I was excited to find Marie Kondo's The Life-Changing Magic of Tidying Up at the library since I had read great things about this book.
It's a tiny book full of wonderful tips and information about decluttering and organizing your home. While I found her references to treating items as living things a little disconcerting at first, I thought that the different perspective that the author gives on this subject was interesting and thought-provoking.
I have read lots and lots of books, magazine articles and blog posts about organizing and decluttering. Every year, right after Christmas, you can find me going through each room in our home and trying to organize and declutter the same things I organized and decluttered the year before. I thought this would be just another book that would give me the same information in a different way. But that was definitely not the case. Right from the first page, the author throws all the accepted organizing rules right out the window. Her advice on organizing by category, instead of by room, what to throw away and even how to fold clothing was different from anything I had read before.

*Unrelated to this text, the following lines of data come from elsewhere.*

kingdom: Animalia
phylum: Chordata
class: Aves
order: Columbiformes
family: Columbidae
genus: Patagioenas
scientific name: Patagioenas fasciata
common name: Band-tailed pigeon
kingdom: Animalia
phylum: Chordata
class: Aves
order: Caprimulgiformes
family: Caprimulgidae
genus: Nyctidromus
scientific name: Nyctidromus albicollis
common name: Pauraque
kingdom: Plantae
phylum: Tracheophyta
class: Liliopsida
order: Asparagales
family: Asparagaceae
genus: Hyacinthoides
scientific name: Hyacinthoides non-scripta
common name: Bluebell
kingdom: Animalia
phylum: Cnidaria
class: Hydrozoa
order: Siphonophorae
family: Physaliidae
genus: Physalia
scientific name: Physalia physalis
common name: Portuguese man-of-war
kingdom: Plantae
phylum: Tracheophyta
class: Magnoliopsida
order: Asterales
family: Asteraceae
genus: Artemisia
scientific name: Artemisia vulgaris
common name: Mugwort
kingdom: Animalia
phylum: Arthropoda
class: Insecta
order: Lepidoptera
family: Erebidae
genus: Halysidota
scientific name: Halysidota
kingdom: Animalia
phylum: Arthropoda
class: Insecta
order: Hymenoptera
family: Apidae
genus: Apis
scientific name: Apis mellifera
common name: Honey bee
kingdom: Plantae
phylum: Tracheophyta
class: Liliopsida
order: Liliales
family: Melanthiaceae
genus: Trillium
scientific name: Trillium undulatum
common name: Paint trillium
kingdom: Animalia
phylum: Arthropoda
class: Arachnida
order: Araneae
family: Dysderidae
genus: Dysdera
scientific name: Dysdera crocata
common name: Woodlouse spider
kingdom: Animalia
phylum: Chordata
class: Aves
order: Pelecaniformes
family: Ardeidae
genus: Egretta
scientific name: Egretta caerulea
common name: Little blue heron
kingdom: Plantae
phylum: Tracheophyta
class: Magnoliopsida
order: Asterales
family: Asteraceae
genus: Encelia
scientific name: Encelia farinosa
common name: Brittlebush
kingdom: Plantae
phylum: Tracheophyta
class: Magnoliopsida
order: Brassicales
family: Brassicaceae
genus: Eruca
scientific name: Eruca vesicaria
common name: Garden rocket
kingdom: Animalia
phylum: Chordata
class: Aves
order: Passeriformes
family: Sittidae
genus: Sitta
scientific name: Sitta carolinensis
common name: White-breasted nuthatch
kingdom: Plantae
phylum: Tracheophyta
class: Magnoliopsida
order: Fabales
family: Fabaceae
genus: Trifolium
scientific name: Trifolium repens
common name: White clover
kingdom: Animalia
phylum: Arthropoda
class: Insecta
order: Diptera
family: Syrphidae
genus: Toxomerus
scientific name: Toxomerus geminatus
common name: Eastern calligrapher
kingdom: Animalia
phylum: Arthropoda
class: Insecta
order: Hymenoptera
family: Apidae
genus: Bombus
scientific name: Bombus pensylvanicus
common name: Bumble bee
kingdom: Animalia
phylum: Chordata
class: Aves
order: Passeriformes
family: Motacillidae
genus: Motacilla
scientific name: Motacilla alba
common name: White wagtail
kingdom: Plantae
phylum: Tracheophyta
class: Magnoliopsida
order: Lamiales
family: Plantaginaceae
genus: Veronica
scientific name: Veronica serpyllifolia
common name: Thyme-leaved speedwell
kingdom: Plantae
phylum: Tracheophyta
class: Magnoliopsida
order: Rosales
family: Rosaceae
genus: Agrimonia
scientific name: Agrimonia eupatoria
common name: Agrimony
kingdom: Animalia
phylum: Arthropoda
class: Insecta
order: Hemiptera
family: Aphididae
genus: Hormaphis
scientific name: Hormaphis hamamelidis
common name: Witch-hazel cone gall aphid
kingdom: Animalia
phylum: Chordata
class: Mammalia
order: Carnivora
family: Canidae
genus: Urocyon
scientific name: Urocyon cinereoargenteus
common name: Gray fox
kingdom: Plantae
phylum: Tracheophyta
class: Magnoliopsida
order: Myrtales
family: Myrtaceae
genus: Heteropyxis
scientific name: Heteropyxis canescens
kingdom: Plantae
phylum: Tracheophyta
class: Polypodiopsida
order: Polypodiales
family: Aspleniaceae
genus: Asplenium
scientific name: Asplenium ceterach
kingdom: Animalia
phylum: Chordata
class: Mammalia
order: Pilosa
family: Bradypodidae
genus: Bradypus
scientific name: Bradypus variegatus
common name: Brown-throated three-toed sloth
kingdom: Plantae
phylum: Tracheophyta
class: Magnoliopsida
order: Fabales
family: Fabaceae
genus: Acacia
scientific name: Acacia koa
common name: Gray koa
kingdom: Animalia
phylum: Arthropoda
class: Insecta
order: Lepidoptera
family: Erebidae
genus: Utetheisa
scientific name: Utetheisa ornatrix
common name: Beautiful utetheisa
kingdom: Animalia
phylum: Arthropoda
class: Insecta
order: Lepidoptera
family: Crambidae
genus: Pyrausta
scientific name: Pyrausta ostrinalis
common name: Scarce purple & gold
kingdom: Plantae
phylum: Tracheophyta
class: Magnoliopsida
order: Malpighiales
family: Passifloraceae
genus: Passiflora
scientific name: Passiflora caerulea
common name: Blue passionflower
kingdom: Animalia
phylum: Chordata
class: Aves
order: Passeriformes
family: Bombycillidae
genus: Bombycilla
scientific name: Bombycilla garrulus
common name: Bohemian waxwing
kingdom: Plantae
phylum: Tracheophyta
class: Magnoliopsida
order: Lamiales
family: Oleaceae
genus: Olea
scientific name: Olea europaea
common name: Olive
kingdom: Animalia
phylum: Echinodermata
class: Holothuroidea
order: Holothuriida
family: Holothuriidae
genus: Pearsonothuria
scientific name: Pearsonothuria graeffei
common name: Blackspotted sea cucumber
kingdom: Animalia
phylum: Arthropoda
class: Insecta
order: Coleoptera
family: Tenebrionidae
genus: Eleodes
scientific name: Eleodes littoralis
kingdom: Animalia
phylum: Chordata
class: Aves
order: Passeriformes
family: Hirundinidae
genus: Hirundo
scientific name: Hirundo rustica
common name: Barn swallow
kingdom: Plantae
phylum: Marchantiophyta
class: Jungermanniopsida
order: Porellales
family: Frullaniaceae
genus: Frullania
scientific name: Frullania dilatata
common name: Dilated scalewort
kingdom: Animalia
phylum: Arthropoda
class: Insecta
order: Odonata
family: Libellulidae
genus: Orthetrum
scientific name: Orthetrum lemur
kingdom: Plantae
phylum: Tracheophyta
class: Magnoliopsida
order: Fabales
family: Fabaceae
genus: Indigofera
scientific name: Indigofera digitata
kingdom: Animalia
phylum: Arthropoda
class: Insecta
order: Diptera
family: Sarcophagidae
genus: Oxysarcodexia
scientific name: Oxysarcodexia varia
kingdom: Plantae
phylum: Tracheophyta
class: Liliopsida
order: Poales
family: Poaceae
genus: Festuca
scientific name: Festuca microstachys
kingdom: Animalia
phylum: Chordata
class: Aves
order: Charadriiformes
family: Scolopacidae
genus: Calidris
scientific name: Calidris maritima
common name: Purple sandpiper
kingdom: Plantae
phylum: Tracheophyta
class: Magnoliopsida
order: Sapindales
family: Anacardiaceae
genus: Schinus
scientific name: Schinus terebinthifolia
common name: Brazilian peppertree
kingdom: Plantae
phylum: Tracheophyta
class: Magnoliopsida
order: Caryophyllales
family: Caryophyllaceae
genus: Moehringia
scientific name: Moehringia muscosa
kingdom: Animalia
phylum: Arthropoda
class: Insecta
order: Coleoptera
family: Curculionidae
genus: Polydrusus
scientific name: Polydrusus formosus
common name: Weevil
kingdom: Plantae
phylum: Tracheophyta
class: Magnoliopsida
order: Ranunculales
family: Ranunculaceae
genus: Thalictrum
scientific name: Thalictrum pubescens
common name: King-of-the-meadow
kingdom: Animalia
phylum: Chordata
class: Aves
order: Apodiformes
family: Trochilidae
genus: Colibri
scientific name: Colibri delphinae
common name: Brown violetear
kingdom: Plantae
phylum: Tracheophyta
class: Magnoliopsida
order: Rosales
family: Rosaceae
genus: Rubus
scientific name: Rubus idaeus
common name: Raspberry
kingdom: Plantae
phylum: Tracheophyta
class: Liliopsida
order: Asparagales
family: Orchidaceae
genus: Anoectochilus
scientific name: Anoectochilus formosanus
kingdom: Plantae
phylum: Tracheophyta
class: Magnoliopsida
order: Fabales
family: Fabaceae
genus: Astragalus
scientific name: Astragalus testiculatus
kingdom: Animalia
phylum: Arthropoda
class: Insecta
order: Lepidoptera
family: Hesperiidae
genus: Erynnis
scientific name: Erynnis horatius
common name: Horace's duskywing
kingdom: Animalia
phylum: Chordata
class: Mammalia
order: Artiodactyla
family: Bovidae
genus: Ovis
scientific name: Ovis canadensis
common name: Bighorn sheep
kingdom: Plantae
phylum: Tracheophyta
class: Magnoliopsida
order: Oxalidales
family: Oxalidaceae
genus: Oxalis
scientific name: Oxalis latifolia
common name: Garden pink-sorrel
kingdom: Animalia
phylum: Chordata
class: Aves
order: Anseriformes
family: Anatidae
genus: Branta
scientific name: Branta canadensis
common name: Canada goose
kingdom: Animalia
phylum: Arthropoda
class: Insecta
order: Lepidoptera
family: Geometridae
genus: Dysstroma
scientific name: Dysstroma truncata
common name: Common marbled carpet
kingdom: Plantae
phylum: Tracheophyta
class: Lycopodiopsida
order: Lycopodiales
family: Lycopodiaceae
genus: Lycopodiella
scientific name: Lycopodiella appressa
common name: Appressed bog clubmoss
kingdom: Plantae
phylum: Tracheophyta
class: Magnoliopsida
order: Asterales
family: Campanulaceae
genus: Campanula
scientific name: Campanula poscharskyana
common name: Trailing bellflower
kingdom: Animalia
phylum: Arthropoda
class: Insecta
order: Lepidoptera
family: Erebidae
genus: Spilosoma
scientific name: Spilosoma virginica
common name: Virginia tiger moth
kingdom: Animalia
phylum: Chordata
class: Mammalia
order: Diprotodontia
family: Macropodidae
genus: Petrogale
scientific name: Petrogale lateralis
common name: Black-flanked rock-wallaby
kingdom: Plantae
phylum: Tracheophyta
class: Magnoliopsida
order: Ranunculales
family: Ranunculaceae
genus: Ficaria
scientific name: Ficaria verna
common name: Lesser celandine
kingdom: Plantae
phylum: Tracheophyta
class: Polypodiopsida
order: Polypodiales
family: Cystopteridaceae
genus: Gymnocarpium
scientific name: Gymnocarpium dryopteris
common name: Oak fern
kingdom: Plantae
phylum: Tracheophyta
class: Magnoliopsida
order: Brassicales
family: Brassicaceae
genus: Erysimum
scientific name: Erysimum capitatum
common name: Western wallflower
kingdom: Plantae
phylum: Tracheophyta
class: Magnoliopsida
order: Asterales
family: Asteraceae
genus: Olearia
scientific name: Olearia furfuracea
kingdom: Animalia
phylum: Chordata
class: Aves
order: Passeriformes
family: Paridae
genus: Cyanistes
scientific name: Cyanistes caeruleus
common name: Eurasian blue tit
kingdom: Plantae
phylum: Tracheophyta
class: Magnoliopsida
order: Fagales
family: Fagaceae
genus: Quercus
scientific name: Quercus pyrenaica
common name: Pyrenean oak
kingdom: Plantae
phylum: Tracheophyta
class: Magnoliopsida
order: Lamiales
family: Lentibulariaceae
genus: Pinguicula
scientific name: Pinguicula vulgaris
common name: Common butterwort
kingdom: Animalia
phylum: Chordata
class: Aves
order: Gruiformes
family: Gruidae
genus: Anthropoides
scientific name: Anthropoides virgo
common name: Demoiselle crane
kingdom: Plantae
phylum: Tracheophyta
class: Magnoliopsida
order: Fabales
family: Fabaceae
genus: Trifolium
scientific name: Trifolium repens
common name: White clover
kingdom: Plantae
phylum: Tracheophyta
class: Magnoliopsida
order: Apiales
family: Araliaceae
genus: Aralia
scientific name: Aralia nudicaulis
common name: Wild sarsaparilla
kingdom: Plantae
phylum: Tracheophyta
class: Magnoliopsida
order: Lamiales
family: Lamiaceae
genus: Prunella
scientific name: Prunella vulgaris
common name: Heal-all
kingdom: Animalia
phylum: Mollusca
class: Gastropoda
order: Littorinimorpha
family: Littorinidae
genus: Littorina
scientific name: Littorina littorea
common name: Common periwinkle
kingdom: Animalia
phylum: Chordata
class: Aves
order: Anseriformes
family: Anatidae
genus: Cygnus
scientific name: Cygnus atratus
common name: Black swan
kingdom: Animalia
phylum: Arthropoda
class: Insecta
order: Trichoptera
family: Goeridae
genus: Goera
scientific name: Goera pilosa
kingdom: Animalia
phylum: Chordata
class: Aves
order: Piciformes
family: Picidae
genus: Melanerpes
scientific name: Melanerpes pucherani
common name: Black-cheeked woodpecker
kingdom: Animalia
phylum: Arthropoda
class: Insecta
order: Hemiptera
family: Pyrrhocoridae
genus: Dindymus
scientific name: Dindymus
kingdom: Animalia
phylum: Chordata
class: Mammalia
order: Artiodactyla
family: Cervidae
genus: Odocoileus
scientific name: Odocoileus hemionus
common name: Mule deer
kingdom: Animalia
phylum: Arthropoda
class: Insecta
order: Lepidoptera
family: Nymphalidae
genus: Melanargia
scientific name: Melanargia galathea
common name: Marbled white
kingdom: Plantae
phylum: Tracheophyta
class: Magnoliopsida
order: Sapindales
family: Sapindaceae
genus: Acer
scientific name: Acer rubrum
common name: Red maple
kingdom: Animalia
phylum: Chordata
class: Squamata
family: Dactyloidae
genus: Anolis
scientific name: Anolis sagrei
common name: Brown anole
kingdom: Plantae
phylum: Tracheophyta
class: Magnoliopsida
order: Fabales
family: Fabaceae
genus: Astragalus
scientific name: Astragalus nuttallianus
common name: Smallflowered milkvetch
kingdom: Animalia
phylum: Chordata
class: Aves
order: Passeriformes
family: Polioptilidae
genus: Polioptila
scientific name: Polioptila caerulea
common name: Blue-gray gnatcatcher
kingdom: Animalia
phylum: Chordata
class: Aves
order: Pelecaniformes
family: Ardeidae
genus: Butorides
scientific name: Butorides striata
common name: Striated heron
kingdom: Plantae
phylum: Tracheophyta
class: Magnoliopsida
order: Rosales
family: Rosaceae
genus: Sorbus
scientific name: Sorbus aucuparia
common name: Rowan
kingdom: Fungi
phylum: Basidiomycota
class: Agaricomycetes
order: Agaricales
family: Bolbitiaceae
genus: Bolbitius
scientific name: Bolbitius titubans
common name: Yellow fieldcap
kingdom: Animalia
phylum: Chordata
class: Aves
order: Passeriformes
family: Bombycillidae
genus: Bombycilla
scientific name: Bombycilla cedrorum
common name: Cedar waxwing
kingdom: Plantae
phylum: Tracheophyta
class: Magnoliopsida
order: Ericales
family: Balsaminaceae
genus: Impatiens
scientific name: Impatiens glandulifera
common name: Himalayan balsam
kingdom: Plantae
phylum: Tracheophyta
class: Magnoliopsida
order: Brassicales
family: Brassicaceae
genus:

One of the most eye-opening things I read was the advice the author gave about the greetings cards we can't bear to part with. She writes:
"This means that each card has fulfilled its purpose the moment the receiver finishes reading it."This advice freed me of the guilt I feel when thinking about throwing away a card or letter. I realized that I don't need to feel guilty because I have received the message that the sender wanted me to have. She goes on to say that we should keep cards that "spark joy" in our hearts, a recurring theme in her book.
For me, organizing and decluttering has always been a tug of war between my frugal self and my minimalist self. I hate to let anything go that might be used in the future and might save us money months from now. This quote from the book was especially thought-provoking:
"Of course, I am not saying that my clients have never regretted discarding something. Far from it. You should expect this to happen at least three times during the tidying process, but don't let it worry you. Even though my clients have regretted parting with something, they never complain. They have already learned through experience that any problem caused by lack of something can be solved through action."I don't need to let the fear of regret stop me from letting go of something. If I do find myself in that situation, I can take action and challenge myself to find something else that I could use or find some other way to solve the problem.
Two other quotes from the book that challenged me:
"But when we really delve into the reasons for why we can't let something go, there are only two: an attachment to the past or a fear for the future."
"...we should be choosing what we want to keep, not what we want to get rid of."I really enjoyed the new ideas and insight into organizing and decluttering that I learned from this book. Now the hard part begins: putting the ideas into practice.